What needs to be done -
Format the following lines as a numbered list, leaving out any blank lines.

(Recorded data)

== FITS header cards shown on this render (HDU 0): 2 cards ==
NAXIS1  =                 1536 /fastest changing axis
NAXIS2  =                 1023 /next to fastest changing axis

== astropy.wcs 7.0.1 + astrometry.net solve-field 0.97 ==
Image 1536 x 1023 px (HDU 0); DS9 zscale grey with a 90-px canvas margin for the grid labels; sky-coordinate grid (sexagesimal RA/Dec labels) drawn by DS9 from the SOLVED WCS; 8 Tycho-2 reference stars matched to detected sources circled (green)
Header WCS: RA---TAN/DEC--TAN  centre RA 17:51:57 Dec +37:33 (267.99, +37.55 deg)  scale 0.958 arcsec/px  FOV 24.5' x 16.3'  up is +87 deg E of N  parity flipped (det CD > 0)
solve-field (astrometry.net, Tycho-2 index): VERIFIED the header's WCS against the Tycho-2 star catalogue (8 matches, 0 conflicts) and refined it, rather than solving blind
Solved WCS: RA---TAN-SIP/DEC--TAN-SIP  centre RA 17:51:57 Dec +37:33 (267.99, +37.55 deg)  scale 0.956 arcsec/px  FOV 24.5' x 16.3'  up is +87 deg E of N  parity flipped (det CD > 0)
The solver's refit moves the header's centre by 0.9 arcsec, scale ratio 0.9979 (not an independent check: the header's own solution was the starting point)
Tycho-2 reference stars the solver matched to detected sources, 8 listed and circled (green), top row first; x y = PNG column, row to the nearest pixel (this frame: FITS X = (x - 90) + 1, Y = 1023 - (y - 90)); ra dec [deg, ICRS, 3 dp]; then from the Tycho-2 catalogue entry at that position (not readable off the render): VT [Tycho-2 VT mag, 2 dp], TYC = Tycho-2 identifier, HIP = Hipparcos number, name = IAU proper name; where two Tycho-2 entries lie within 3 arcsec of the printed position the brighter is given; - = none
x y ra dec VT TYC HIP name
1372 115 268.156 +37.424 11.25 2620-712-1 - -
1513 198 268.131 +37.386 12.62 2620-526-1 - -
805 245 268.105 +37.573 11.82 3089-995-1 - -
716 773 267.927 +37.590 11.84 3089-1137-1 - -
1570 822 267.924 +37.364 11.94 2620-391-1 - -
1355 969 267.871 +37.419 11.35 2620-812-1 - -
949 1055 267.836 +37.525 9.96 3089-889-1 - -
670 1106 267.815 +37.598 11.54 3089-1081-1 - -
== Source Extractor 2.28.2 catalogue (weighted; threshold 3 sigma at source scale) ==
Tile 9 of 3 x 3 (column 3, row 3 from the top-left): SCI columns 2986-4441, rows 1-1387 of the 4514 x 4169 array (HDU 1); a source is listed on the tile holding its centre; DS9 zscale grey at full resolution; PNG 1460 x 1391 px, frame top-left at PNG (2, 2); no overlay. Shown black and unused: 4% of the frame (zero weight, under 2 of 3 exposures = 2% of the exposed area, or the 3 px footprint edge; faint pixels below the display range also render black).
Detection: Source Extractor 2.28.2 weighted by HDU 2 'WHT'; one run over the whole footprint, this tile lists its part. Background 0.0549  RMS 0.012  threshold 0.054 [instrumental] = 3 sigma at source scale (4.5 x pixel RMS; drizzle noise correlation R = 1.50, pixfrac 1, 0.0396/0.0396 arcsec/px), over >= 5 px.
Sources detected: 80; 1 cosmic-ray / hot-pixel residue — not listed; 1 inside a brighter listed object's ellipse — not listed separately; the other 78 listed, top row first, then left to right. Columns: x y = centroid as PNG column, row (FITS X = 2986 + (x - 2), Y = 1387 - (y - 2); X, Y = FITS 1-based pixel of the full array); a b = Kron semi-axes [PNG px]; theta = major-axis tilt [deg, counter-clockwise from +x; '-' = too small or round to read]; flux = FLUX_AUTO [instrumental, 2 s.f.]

Expected answer -
1. == FITS header cards shown on this render (HDU 0): 2 cards ==
2. NAXIS1  =                 1536 /fastest changing axis
3. NAXIS2  =                 1023 /next to fastest changing axis
4. == astropy.wcs 7.0.1 + astrometry.net solve-field 0.97 ==
5. Image 1536 x 1023 px (HDU 0); DS9 zscale grey with a 90-px canvas margin for the grid labels; sky-coordinate grid (sexagesimal RA/Dec labels) drawn by DS9 from the SOLVED WCS; 8 Tycho-2 reference stars matched to detected sources circled (green)
6. Header WCS: RA---TAN/DEC--TAN  centre RA 17:51:57 Dec +37:33 (267.99, +37.55 deg)  scale 0.958 arcsec/px  FOV 24.5' x 16.3'  up is +87 deg E of N  parity flipped (det CD > 0)
7. solve-field (astrometry.net, Tycho-2 index): VERIFIED the header's WCS against the Tycho-2 star catalogue (8 matches, 0 conflicts) and refined it, rather than solving blind
8. Solved WCS: RA---TAN-SIP/DEC--TAN-SIP  centre RA 17:51:57 Dec +37:33 (267.99, +37.55 deg)  scale 0.956 arcsec/px  FOV 24.5' x 16.3'  up is +87 deg E of N  parity flipped (det CD > 0)
9. The solver's refit moves the header's centre by 0.9 arcsec, scale ratio 0.9979 (not an independent check: the header's own solution was the starting point)
10. Tycho-2 reference stars the solver matched to detected sources, 8 listed and circled (green), top row first; x y = PNG column, row to the nearest pixel (this frame: FITS X = (x - 90) + 1, Y = 1023 - (y - 90)); ra dec [deg, ICRS, 3 dp]; then from the Tycho-2 catalogue entry at that position (not readable off the render): VT [Tycho-2 VT mag, 2 dp], TYC = Tycho-2 identifier, HIP = Hipparcos number, name = IAU proper name; where two Tycho-2 entries lie within 3 arcsec of the printed position the brighter is given; - = none
11. x y ra dec VT TYC HIP name
12. 1372 115 268.156 +37.424 11.25 2620-712-1 - -
13. 1513 198 268.131 +37.386 12.62 2620-526-1 - -
14. 805 245 268.105 +37.573 11.82 3089-995-1 - -
15. 716 773 267.927 +37.590 11.84 3089-1137-1 - -
16. 1570 822 267.924 +37.364 11.94 2620-391-1 - -
17. 1355 969 267.871 +37.419 11.35 2620-812-1 - -
18. 949 1055 267.836 +37.525 9.96 3089-889-1 - -
19. 670 1106 267.815 +37.598 11.54 3089-1081-1 - -
20. == Source Extractor 2.28.2 catalogue (weighted; threshold 3 sigma at source scale) ==
21. Tile 9 of 3 x 3 (column 3, row 3 from the top-left): SCI columns 2986-4441, rows 1-1387 of the 4514 x 4169 array (HDU 1); a source is listed on the tile holding its centre; DS9 zscale grey at full resolution; PNG 1460 x 1391 px, frame top-left at PNG (2, 2); no overlay. Shown black and unused: 4% of the frame (zero weight, under 2 of 3 exposures = 2% of the exposed area, or the 3 px footprint edge; faint pixels below the display range also render black).
22. Detection: Source Extractor 2.28.2 weighted by HDU 2 'WHT'; one run over the whole footprint, this tile lists its part. Background 0.0549  RMS 0.012  threshold 0.054 [instrumental] = 3 sigma at source scale (4.5 x pixel RMS; drizzle noise correlation R = 1.50, pixfrac 1, 0.0396/0.0396 arcsec/px), over >= 5 px.
23. Sources detected: 80; 1 cosmic-ray / hot-pixel residue — not listed; 1 inside a brighter listed object's ellipse — not listed separately; the other 78 listed, top row first, then left to right. Columns: x y = centroid as PNG column, row (FITS X = 2986 + (x - 2), Y = 1387 - (y - 2); X, Y = FITS 1-based pixel of the full array); a b = Kron semi-axes [PNG px]; theta = major-axis tilt [deg, counter-clockwise from +x; '-' = too small or round to read]; flux = FLUX_AUTO [instrumental, 2 s.f.]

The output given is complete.